Tommy Eugene Jackson (born December 12, 1983) is an American former professional football player who was a defensive tackle in the National Football League (NFL). He played college football for the Auburn Tigers before being signed by the Atlanta Falcons as an undrafted free agent in 2006. He also played for the Kansas City Chiefs.

== Atlanta Falcons ==
Jackson was signed as an undrafted free agent by the Atlanta Falcons in 2006. In week 7 of his rookie season, Jackson was activated as starting nose guard to replace veteran Pro Bowler Roderick Coleman, who was out with a toe injury. In his second start, Jackson got his first sack in the NFL against the Cleveland Browns. Jackson was waived by the Falcons during final cuts on September 1, 2007.

== Kansas City Chiefs ==
Two days after being released by Atlanta, Jackson was signed to the practice squad of the Kansas City Chiefs on September 3, 2007. Following the season, he was re-signed by the Chiefs. Jackson spent most of the 2008 season on the practice squad but did play in four games for the Chiefs in 2008, recording two tackles. He was re-signed to a future contract on December 30. He was waived on June 19, 2009. Jackson then turned down the opportunity to play for the Philadelphia Eagles.

==After football==
Jackson served two years (2011–2013) in the Student-Athlete Support Services Department at Auburn where he assisted student-athletes. He spent one year working as program director for the at-risk student program within the Opelika City Schools system in Opelika, Alabama, and served as a defensive line coach at Opelika High School.

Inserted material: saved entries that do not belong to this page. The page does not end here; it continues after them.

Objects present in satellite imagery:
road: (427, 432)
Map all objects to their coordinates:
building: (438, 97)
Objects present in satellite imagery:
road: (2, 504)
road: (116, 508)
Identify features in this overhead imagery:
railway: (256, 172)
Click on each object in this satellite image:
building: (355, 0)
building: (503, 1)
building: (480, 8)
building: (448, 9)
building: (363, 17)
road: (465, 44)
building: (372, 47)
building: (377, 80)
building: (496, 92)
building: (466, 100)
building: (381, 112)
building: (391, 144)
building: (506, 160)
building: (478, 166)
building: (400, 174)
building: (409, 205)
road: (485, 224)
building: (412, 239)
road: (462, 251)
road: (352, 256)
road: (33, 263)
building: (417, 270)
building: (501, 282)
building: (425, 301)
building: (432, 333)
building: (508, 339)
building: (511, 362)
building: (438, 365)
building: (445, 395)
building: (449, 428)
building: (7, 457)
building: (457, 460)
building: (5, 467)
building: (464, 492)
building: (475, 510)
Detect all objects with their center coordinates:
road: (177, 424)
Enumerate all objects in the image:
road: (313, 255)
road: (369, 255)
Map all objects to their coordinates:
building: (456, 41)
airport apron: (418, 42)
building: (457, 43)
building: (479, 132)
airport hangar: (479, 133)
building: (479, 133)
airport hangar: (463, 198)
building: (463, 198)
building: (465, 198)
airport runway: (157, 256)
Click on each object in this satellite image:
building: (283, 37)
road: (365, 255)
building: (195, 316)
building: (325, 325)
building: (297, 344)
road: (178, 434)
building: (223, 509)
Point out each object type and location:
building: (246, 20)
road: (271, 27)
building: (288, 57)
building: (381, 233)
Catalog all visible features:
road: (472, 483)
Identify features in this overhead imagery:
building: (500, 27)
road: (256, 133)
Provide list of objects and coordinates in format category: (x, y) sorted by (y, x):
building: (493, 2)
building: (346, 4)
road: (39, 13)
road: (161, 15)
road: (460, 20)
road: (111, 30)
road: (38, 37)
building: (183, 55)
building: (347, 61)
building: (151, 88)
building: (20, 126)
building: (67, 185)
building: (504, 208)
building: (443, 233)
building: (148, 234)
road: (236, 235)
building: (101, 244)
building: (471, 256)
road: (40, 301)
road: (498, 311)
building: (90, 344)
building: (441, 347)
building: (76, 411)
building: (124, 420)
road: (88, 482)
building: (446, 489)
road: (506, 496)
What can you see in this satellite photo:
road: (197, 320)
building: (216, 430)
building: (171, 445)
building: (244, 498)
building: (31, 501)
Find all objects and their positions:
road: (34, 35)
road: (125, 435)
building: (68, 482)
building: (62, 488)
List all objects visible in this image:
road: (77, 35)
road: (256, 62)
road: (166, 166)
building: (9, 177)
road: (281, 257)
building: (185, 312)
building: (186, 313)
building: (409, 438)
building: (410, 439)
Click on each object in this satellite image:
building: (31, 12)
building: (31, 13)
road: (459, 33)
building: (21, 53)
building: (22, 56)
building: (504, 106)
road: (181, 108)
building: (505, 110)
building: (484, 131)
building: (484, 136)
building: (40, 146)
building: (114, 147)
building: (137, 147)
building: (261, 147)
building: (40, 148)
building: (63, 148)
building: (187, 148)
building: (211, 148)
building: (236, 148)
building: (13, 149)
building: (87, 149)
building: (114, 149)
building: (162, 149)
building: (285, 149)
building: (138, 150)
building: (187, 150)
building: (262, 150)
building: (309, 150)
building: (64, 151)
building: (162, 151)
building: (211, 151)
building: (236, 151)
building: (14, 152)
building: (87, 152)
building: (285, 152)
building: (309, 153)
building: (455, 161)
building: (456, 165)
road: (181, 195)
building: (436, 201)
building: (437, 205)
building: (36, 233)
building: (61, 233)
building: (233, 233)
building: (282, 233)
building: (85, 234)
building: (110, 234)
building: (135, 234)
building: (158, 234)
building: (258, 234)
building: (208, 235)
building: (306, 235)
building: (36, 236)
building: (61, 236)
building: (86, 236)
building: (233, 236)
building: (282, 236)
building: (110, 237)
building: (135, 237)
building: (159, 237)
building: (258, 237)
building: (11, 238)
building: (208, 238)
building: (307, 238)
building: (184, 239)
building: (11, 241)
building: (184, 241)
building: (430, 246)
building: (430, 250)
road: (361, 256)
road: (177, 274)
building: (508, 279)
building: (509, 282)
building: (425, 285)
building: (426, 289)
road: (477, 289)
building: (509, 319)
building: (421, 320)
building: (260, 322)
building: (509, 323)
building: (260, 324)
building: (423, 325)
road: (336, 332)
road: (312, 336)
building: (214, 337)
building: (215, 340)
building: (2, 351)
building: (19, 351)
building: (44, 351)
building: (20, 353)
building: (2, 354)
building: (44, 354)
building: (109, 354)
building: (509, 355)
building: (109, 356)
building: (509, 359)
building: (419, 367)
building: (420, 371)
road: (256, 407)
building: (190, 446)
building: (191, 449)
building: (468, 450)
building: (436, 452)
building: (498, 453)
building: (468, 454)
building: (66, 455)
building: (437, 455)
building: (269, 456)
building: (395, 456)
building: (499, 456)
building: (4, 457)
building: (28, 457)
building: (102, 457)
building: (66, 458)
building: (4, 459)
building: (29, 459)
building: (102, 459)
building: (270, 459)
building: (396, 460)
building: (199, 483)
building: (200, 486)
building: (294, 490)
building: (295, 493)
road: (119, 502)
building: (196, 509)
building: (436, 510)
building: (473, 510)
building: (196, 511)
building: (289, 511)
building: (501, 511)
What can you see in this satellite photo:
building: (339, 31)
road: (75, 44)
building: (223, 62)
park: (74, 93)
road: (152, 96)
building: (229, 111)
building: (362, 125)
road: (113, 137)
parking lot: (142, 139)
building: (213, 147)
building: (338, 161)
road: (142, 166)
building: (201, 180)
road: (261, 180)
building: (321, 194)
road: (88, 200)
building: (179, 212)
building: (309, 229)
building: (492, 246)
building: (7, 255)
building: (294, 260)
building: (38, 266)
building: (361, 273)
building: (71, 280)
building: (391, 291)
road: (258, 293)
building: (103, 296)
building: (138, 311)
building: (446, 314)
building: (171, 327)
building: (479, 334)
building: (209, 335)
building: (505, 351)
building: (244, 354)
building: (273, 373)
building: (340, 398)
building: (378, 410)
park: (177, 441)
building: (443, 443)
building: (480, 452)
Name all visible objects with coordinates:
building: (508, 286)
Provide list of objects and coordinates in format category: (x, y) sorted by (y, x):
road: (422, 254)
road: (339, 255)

In 2014, Jackson became an athletics academic counselor at Kennesaw State University after most serving as a sports analyst at Fox 6 News in Birmingham, Alabama. In December 2015, Jackson from graduated Kennesaw State with an MBA and MPA. Jackson serves as an assistant professor of higher education administration at the University of West Georgia.